[Information shown]:
========================================

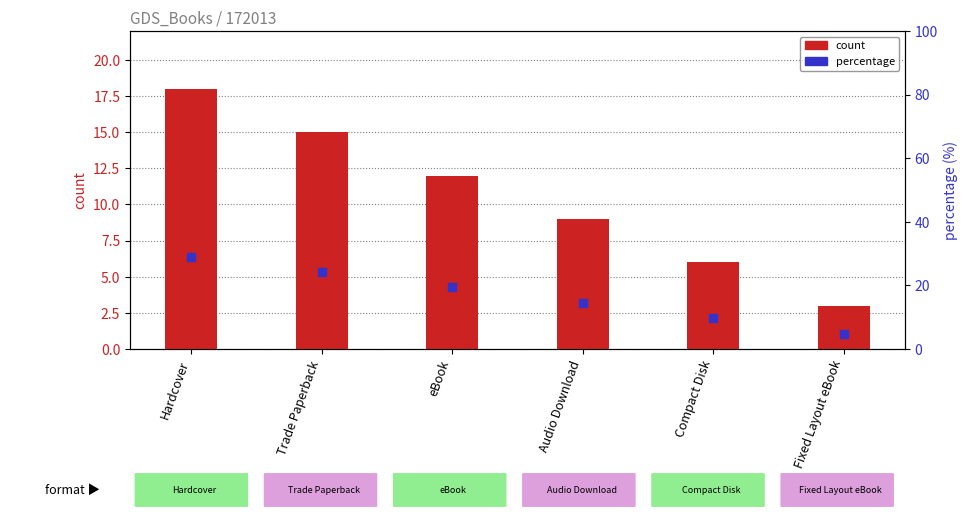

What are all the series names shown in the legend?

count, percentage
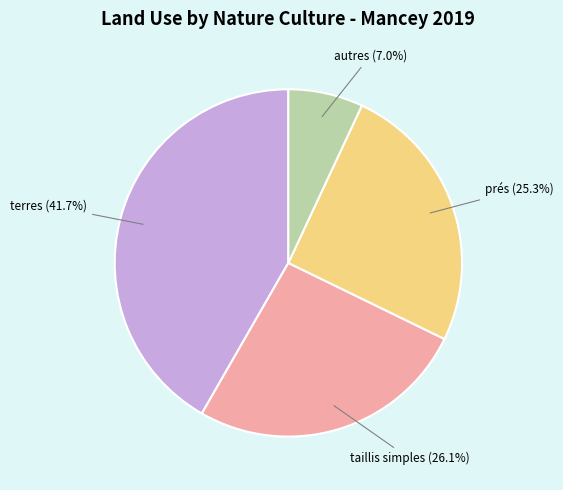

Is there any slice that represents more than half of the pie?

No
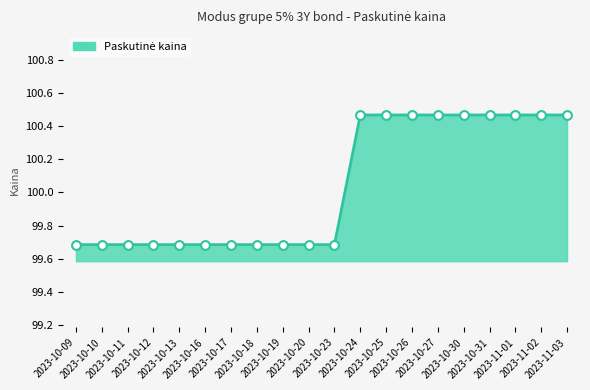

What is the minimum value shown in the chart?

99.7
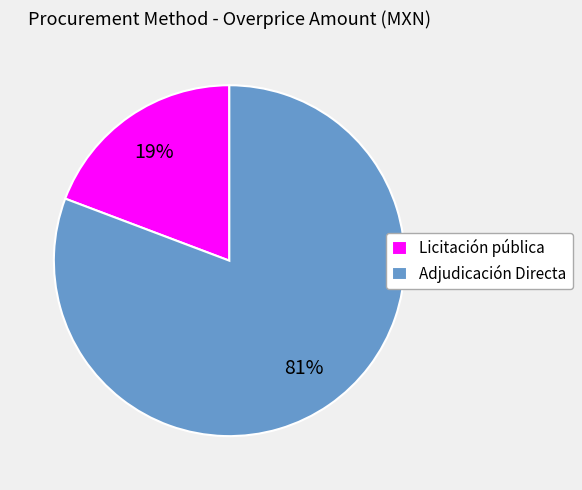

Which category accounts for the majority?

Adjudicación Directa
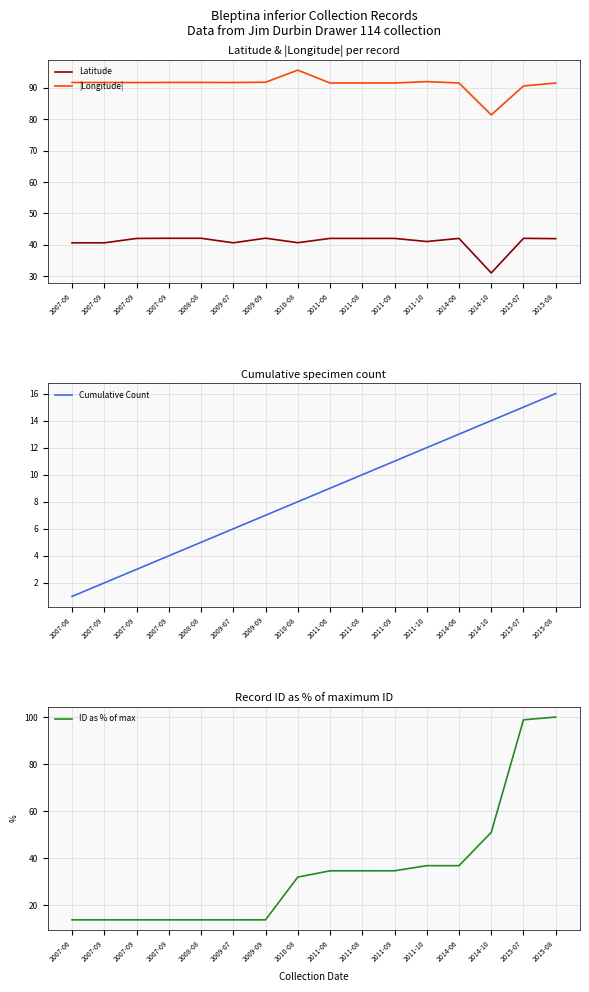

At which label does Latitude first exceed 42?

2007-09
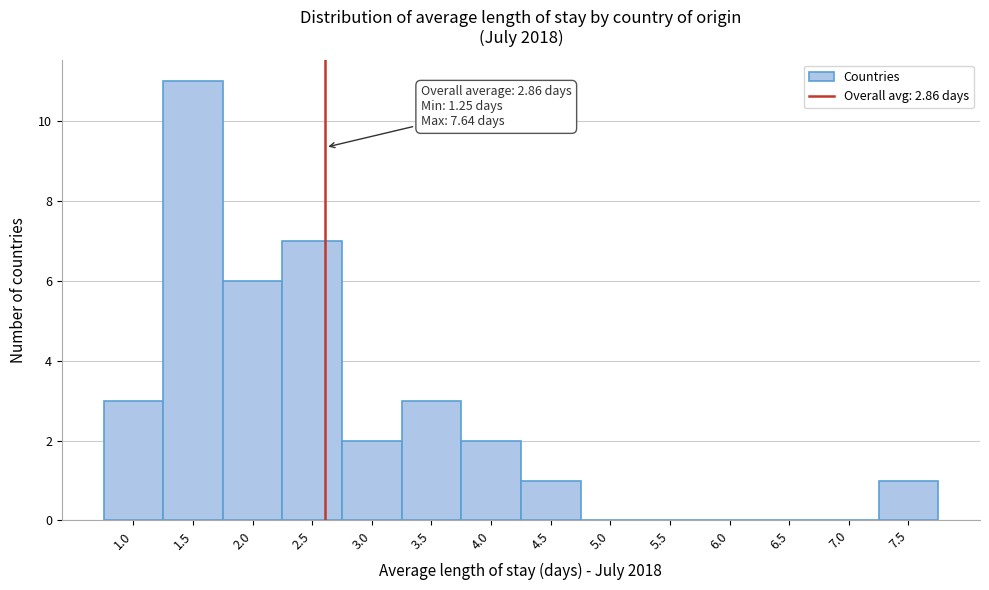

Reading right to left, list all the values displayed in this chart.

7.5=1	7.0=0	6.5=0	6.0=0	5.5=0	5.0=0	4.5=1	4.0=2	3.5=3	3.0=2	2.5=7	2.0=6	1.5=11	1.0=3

========================================

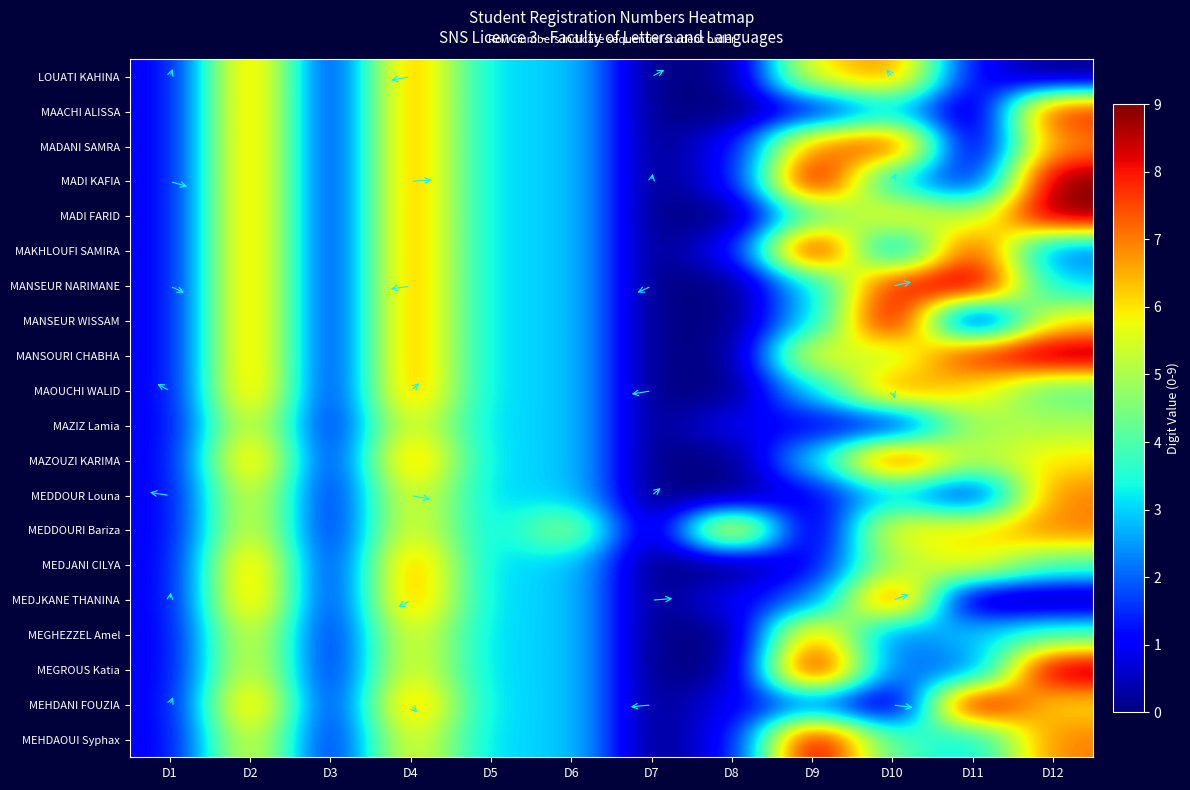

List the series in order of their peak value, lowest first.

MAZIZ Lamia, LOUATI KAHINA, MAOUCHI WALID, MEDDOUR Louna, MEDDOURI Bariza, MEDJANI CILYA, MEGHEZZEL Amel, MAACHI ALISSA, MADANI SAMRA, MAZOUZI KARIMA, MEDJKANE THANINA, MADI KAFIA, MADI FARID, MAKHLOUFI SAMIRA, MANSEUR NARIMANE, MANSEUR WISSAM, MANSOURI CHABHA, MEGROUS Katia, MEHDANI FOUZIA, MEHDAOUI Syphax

========================================

[What you have to do]: Extract the entries from the line that contains "Which category accounts for the majority?" through the line that contains "Reading right to", copying each line unchanged and leaving out the pictures.

[Response below]:
Which category accounts for the majority?

Adjudicación Directa

At which label does Latitude first exceed 42?

2007-09

Reading right to left, list all the values displayed in this chart.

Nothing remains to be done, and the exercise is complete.